23 Şubat 2011 Çarşamba

Uyarılmanın Yanlış Nedene Yüklenmesi: Hiç Şikayet Etme, Ekonomi Tıkırrında

İnsan olarak kendimize, yani aslında beynimize fazla güveniyoruz, oysa milyarlarca uyaranın ötesinde sayısız belirsizlik, karmaşa, oyun, oyuncu, tuzak dolu bir dünyada çoğu zaman yanıldığımızı anlamaya bile yetmiyor tek ömür.

Bir şeyler yolunda gitmiyor, günlük hayatımızda bir şeylerin eksikliğini, mantıksızlığını, acımasızlığını ya da absürdlüğünü hepimiz hissediyoruz. Peki neden sorusunu pek sormayız da sorunca insanlar neden birbirinden çok farklı, hatta birbiriyle çelişen cevaplar veriyorlar?

Beynimizin şöyle bir zaafı var. Beyin bünyede yaşanan uyarılmanın kaynağını bulmakta biraz sıkıntı yaşıyor. Öyle ki beklenmedik bir şey olduğunda, beyin suçu hemen yanında kim varsa ona atan haşarı çocuk gibi.

Nisbett ve Schachter (1996) yanlış yüklemeler üzerine bir deney yaptılar. İnsanları iki gruba ayırdılar ve iki gruba da aslında içeriği şekerden farksız ilaçlar verildi. Deney grubuna dediler ki "Bu ilaç bildiğiniz gibi değil, titreme, heyecan, kalp çarpıntısı her şeyi yapar". Kontrol grubuna ise ilacın fiziksel bir etkisi olmadığı söylendi. Sonra her iki gruptaki kişilere acı verici elektrik şoku verildi (tüm psikologların bi elektrik fantazisi var bence:). İlacın kalp çarpıntısı vb yan etkisi olduğunu sanan grup yaşadığı heyecanı ilaca yordu, yani ilacın tepkilerini artıracağı beklentisine girdiklerinden yaşadıkları acıyı olduğundan daha küçük gördüler ve elektrik şokunun o kadar da acı verici olmadığını söylediler. Kontrol grubundaki kişilerse elektrik şokunun gerçekten acı verici olduğunu söylediler ve haklıydılar, onların algısını çarptıracak bir şey yoktu ortada.

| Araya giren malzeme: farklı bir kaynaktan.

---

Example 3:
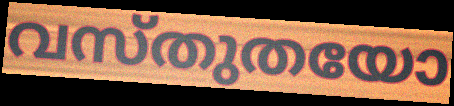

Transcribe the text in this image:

വസ്തുതയോ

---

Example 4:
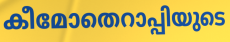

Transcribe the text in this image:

കീമോതെറാപ്പിയുടെ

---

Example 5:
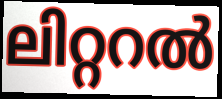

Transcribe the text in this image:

ലിറ്ററൽ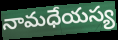
నామధేయస్య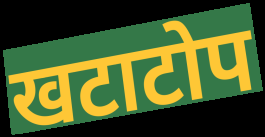
खटाटोपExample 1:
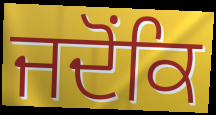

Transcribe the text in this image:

ਜਦੋਂਕਿ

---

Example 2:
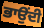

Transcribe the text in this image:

ਭਾਉਂਦੀ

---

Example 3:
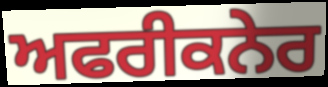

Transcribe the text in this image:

ਅਫਰੀਕਨੇਰ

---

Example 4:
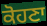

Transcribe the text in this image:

ਕੋਹਣਾ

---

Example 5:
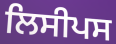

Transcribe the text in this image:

ਲਿਸੀਪਸ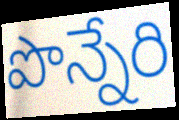
పొన్నేరి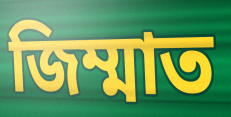
জিম্মাত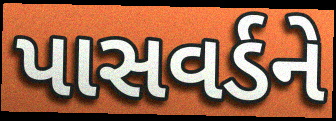
પાસવર્ડને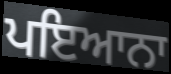
ਪਇਆਨਾ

Sürekli engellendiğimiz bir labirentteyiz sanki, ne zaman çıkışa yönelsek birileri kapakları açıp kapayıp bizi dipsiz karanlığımıza geri gönderiyor. Arzu ettiğimiz hiçbir şey ulaşılır değil. Ki alt tarafı hemen herkes üç aşağı beş yukarı biraz huzur, mutluluk, değerli olmak, bir şeyde kendini kanıtlamak, bir şeyi yapabildiğini görebilmek, az da olsa diğer insanlarla sağlıklı ilişkiler kurabilmek vs istiyor. Oysa bi faturayı ödemek için bile mesai saatinde zaman yaratmak ya da birisinden rica etmek, uzun kuyruklara girmek, aylık maaşı içinde gelir gider hesapları yapmak vs onlarca şey yapmak gerekiyor. Elektrik şokunu geçelim, elektrikle duş alıyoruz resmen. Mutlu olan varsa psikologa gitmenin tam zamanıdır :)

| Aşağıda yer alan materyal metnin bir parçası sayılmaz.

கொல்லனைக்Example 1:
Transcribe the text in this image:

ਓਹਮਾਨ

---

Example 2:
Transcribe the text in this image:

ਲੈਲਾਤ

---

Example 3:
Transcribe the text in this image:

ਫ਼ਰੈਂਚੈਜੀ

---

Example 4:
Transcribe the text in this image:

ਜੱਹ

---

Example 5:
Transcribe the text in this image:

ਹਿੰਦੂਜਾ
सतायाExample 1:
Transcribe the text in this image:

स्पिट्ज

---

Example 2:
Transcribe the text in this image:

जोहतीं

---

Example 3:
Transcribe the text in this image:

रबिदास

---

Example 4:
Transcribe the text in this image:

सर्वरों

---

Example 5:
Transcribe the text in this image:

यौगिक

Peki bu zorbalığın kaynağını görmek, olan biteni okumak neden bu kadar zor?

Parçalı düşünce dünyaya gelmiş geçmiş politikacılar arasında günümüz politikacılarını en büyük, en başarılı ve kurnaz yapan icadtır zannımca. Öyle ki medya, eğitim, sanat, tarih, kurumlar, siyaset, her şey küçük küçük parçalara ayrıldı. Öyle çok parça var ki bu yapboz oyununa küçük hayatlarımızda vakit yok. Başı sonu belli olmayan haberler, bir varolan bir yokolan ünlüler, biraz ordan biraz burdan patates baskı bir müfredat, postmodern sanat, işbölümleri bölbölböl sayısız kurum ve giderek siyasette arzulanan yerelleşme (bölbölböl yönetimi), geçmişsiz geleceksiz bireysel hayatlarımız..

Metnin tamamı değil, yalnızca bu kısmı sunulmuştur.